Hello this is Deasún Ó Conchúir from Scatterwork, and I’m here to bring you an anecdote from my book, Overview of the PMBOK guide.
Once upon a time, as all good children’s stories begin, there was a very important project. It was so important that the advisers convinced this local company with headquarters in Europe to start implementing it immediately. After about 12 million Euro had been spent, the team thought it would be a good idea to develop a specification. To do this, a project team was put together, and there was a large international kick-off meeting, which lasted a few days. Everybody had a very good time.
After some development work the users in North America were contacted to help with the testing. An enterprising manager there suggested that the project should be executed near to the users to improve communication with them. He said he was available to take over the management of the development work, and would be happy with the development manager’s salary. It’s possible this is why he suggested transferring the project to his location.
Instead of transferring the project team from Europe to North America it was disbanded. Except for the European-based project manager the work was passed completely to a new implementation team in North America. The new team grew to over 50 people and worked hard for about two years. They found it difficult to make good progress, because of the poorly defined decision making processes.
There was a senior North American manager, but he was not invited onto the project steering committee, because his line staff were not directly involved. His organization did however, provide office space for the project team. After every project review meeting he asked what was happening.
Sometimes he didn’t agree with the decisions, so he contacted his longtime senior colleague in Europe to get support for changes. This colleague then sent out new instructions, which often reached the team weeks after the original decision. This meant that some work done in the meantime was wasted. Because the development manager had such a big team he earned a really good salary.
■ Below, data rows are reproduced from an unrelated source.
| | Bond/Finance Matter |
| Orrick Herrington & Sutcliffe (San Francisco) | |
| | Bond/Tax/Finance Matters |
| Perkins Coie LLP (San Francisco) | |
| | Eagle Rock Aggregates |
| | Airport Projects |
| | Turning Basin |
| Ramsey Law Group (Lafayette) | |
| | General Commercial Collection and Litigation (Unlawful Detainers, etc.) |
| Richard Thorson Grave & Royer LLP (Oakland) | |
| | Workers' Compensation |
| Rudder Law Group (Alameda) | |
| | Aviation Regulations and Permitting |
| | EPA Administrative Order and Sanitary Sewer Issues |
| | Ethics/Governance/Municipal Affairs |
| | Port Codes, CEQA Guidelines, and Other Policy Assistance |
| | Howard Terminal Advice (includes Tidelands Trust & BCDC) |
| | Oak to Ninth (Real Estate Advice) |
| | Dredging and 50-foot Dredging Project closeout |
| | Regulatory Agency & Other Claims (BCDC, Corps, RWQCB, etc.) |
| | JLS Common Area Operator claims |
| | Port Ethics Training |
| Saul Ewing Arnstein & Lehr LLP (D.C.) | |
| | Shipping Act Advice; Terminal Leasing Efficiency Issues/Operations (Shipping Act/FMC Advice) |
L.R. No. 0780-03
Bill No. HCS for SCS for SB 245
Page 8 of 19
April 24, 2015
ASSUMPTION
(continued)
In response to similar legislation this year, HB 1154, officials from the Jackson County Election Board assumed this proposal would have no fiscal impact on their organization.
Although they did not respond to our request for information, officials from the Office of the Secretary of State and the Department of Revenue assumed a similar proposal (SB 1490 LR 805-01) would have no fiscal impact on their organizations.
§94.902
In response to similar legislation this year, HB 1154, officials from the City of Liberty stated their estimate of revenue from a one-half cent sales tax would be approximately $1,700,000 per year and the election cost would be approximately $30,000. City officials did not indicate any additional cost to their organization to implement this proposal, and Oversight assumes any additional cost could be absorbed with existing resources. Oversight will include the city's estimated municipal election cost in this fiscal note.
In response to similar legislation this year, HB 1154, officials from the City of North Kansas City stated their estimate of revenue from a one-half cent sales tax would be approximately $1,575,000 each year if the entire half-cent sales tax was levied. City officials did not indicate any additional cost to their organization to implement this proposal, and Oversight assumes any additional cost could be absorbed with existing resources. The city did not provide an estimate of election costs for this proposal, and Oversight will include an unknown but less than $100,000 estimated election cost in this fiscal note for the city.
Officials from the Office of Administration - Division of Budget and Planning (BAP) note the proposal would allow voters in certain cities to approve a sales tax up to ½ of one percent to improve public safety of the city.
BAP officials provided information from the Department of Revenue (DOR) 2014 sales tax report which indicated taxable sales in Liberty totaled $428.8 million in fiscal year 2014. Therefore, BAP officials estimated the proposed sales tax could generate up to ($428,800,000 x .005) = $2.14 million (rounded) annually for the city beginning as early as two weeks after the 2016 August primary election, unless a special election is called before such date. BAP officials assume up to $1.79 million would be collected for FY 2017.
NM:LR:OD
During this time the company headquarters in Europe bought a competitor, and their managers became new project stakeholders. This was because they were expected to use the output of the project. Even so they were not convinced, and they said they wouldn’t use it. This made the company rethink the project and send in the auditors. They found out that the value of the deliverable minus the cost of development was nearly zero. The project was then terminated, and the project manager was fired, although he was paid his salary for some months without having to come to work. The total cost of the project was about $100 million Euro.